To keep protections in place while fulfilling course requirements, the team posted a private GitHub repository to submit with their final research paper. However, Michelle bought an older set of healthcare data from a governmental agency which the team will swap for the proprietary data set if they decide to publish their work on a broader platform.

Complexity meets explainability

The team’s report, “Explainability and Complex Predictive Model Adoption in Healthcare,” makes the point that complex models are sometimes the best option. Their report concludes that the crucial explainability factor can be added to black box models, “allowing healthcare developers to choose the best algorithm based on only performance and resource restrictions.”

“Our main goal here is actually to open up the black box for healthcare providers and say, OK, this is why this AI is suggesting this, this is what it’s focusing on,” Tyvand says, “and in doing so hopefully we’ll be able to push them away from just using linear models and simpler things and allow them to embrace more complex models like neural networks.”

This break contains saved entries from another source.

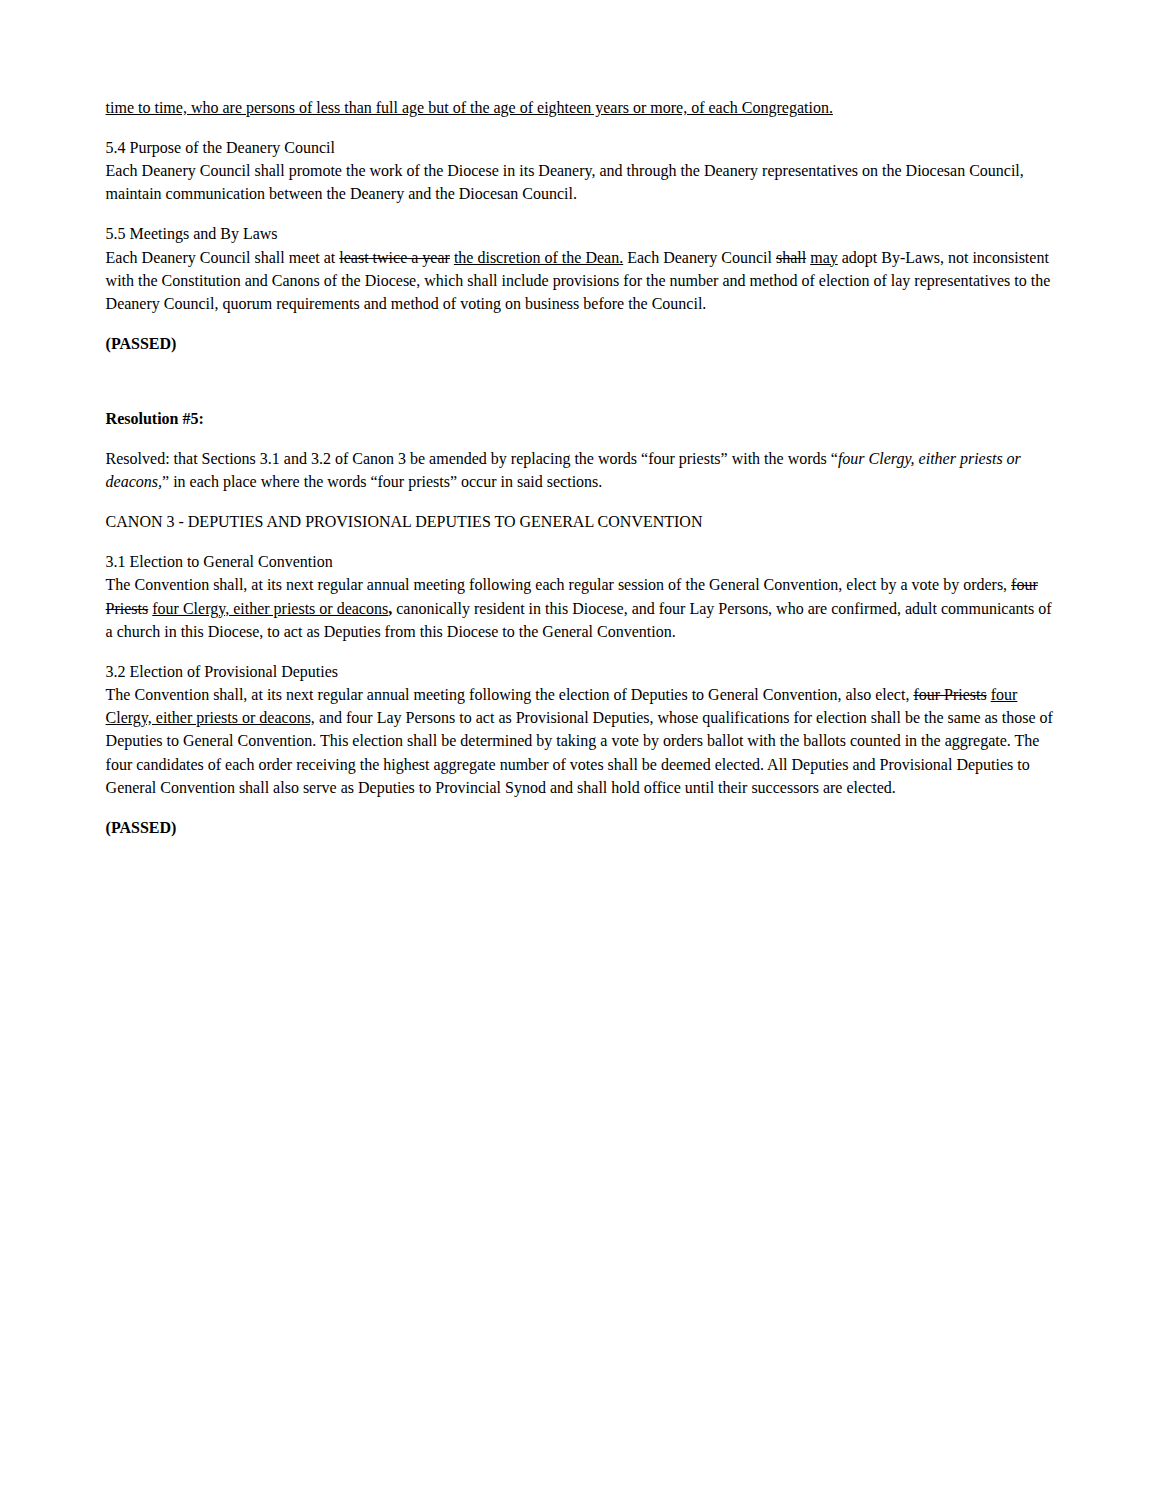time to time, who are persons of less than full age but of the age of eighteen years or more, of each Congregation.
5.4 Purpose of the Deanery Council
Each Deanery Council shall promote the work of the Diocese in its Deanery, and through the Deanery representatives on the Diocesan Council, maintain communication between the Deanery and the Diocesan Council.
5.5 Meetings and By Laws
Each Deanery Council shall meet at least twice a year the discretion of the Dean. Each Deanery Council shall may adopt By-Laws, not inconsistent with the Constitution and Canons of the Diocese, which shall include provisions for the number and method of election of lay representatives to the Deanery Council, quorum requirements and method of voting on business before the Council.
(PASSED)
Resolution #5:
Resolved: that Sections 3.1 and 3.2 of Canon 3 be amended by replacing the words “four priests” with the words “four Clergy, either priests or deacons,” in each place where the words “four priests” occur in said sections.
CANON 3 - DEPUTIES AND PROVISIONAL DEPUTIES TO GENERAL CONVENTION
3.1 Election to General Convention
The Convention shall, at its next regular annual meeting following each regular session of the General Convention, elect by a vote by orders, four Priests four Clergy, either priests or deacons, canonically resident in this Diocese, and four Lay Persons, who are confirmed, adult communicants of a church in this Diocese, to act as Deputies from this Diocese to the General Convention.
3.2 Election of Provisional Deputies
The Convention shall, at its next regular annual meeting following the election of Deputies to General Convention, also elect, four Priests four Clergy, either priests or deacons, and four Lay Persons to act as Provisional Deputies, whose qualifications for election shall be the same as those of Deputies to General Convention. This election shall be determined by taking a vote by orders ballot with the ballots counted in the aggregate. The four candidates of each order receiving the highest aggregate number of votes shall be deemed elected. All Deputies and Provisional Deputies to General Convention shall also serve as Deputies to Provincial Synod and shall hold office until their successors are elected.
(PASSED)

As excited as the team is about what they’ve achieved with their complex models, they remain cognizant that simple models should not be dismissed entirely.

“Just because these more complex systems exist doesn’t always mean that they’re the best tools for the job,” Tyvand says. “We’ve had success with our more complex models outperforming some of these simple models sometimes, and sometimes we’ve not. I think that just has to do with how the data is structured.”

“This capstone was an excellent opportunity to compile all the skills we learned throughout this program,” Henry says. “We were able to effectively and objectively collaborate with each other while keeping the spirit of creativity for each individual within the team. Overall, we were delighted with the quantitative and qualitative results and seek to build upon our goal to incorporate all healthcare datasets for future predictive analysis.”

Michelle, David, Henry and Tyvand graduated with the MADS program’s first graduating class in August 2021.